Required tasks:
• 1. In the article on HAART and weight gain, reproduce the passage starting at "The mean BMI" and ending at "15.3% were obese.".
• 2. According to the article on HAART and weight gain, what was the patients' mean BMI before they started HAART therapy?
[Text Boundary: Start]
Study data from a longitudinal prospective study of adults with HIV indicated that exposure to highly active antiretroviral therapy (HAART) increased patients’ weight and related complications. Findings were presented at the 26th American Association of Clinical Endocrinologists (AACE) Annual Scientific Sessions and Clinical Congress.
HAART has been associated with significant weight gain as seen through lipodystrophy, which can cause cardiovascular burden on these patients. Researchers from Muhammad Abdullahi Wase Specialist Hospital aimed to evaluate the change in BMI after initiating HAART and the associated factors.
A total of 180 patients who met the HAART criteria were enrolled prior to treatment initiation. Patients’ body weight, height, waist/hip circumference, blood pressure, and lab test were measured at baseline and repeated after 6 months; data for 150 patients were available at the end of study.
The mean BMI prior to starting HAART therapy was 19.4 kg/m2 vs. 24 kg/m2 post-HAART therapy (P <.000). Also, prior to starting HAART therapy, almost half (46%) of patients were underweight, 40% were normal weight, 10% were overweight, and 4% were obese. After starting HAART therapy, 12.7% of patients were underweight, 55.3% were normal weight, 16.7% were overweight, and 15.3% were obese.
Lead author, Fakhraddeen Muhammad, MBBS, FWACP, explained, “The factors associated with increased BMI were impaired fasting glucose, diabetes, Insulin resistance, raised triglyceride, low HDL, increased waist circumference and waist-hip ratio and metabolic syndrome (P <.05).” In addition, Muhammad and study authors observed a statistically significant association between increased CD4 cell count and the onset of obesity.
Overall, the majority of patients stabilized in weight following exposure to HAART, while others became overweight and obese. Findings from this review were consistent with other short-term studies that evaluated weight changes post-HAART initiation. The length of HAART and the type of regimen “has no effect on this weight change,” the authors added. These patients may require a more careful metabolic follow-up as the shift in weight can cause cardiovascular issues.
Muhammad F, Enikuomehin A, Uloko A, Gezawa I, Ramalan M. Change in body mass index (BMI) after highly active antiretroviral therapy among HIV patients in Kano, northwestern Nigeria. Abstract 611. Presented at: 26th American Association of Clinical Endocrinologists Annual Scientific Sessions & Clinical Congress; May 3-7, 2017; Austin, TX.
[Text Boundary: End]
[Dataset records Boundary: Start]
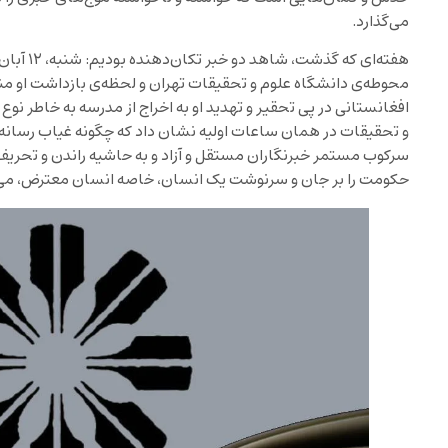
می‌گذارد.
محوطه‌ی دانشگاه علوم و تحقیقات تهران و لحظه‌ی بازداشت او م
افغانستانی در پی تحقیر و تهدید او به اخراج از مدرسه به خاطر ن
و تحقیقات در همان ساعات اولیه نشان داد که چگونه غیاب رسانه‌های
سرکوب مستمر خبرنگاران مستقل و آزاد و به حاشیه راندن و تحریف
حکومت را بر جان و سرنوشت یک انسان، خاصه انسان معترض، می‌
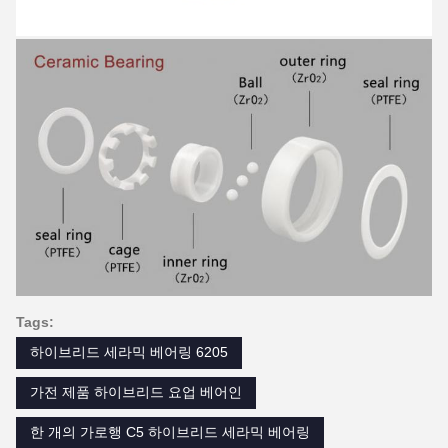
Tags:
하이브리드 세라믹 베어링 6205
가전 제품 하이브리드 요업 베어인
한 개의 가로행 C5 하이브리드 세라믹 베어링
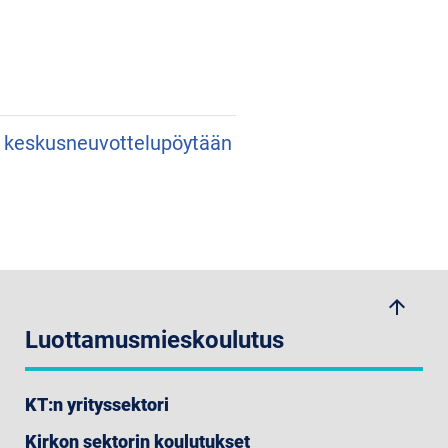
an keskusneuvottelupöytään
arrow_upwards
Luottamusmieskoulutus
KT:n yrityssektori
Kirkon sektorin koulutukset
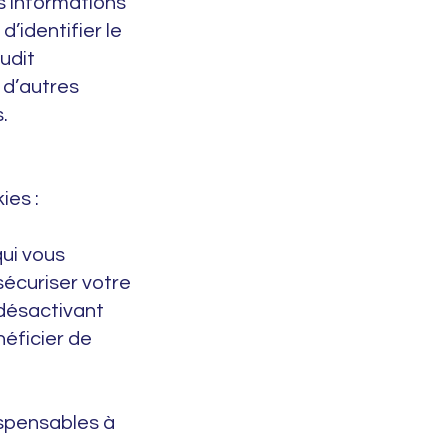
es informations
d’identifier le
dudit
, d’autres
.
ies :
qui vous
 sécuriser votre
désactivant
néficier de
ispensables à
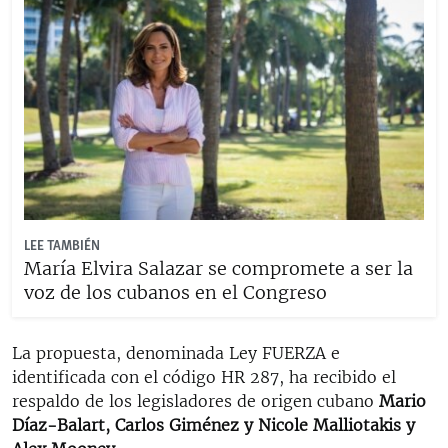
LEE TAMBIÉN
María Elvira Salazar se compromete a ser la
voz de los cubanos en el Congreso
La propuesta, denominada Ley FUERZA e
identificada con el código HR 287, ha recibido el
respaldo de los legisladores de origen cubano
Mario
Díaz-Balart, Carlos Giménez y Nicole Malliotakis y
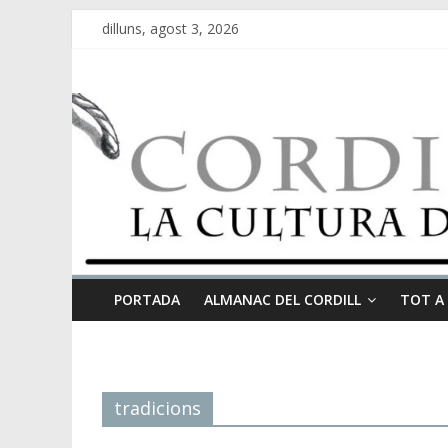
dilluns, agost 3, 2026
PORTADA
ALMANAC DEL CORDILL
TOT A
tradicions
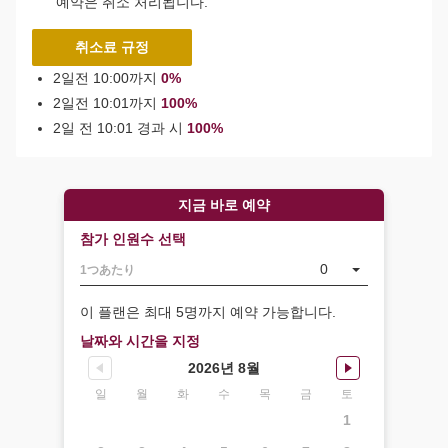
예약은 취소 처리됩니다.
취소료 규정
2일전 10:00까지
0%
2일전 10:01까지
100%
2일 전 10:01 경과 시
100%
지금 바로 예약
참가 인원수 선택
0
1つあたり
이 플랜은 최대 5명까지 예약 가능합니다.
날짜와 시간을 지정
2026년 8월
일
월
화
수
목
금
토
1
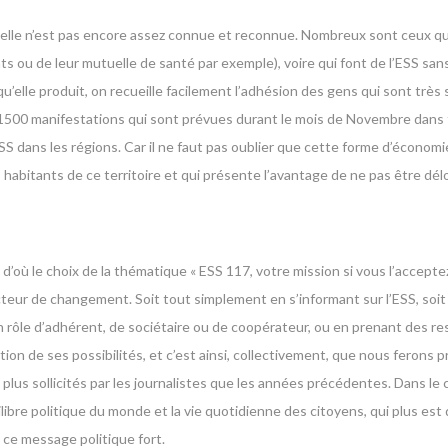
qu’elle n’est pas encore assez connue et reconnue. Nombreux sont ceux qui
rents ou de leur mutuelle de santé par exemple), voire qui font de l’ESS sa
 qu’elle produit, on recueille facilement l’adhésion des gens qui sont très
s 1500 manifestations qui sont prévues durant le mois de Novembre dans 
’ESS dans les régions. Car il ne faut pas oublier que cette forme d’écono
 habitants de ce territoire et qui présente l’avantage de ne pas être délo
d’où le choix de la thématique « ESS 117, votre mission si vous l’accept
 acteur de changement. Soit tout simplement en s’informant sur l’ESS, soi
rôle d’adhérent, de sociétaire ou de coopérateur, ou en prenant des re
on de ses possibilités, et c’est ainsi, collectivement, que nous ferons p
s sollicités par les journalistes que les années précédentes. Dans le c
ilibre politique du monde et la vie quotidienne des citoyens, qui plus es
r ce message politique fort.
[Dataset records Boundary: End]
Results for each task:
• 1.
The mean BMI prior to starting HAART therapy was 19.4 kg/m2 vs. 24 kg/m2 post-HAART therapy (P <.000). Also, prior to starting HAART therapy, almost half (46%) of patients were underweight, 40% were normal weight, 10% were overweight, and 4% were obese. After starting HAART therapy, 12.7% of patients were underweight, 55.3% were normal weight, 16.7% were overweight, and 15.3% were obese.

• 2. 19.4 kg/m2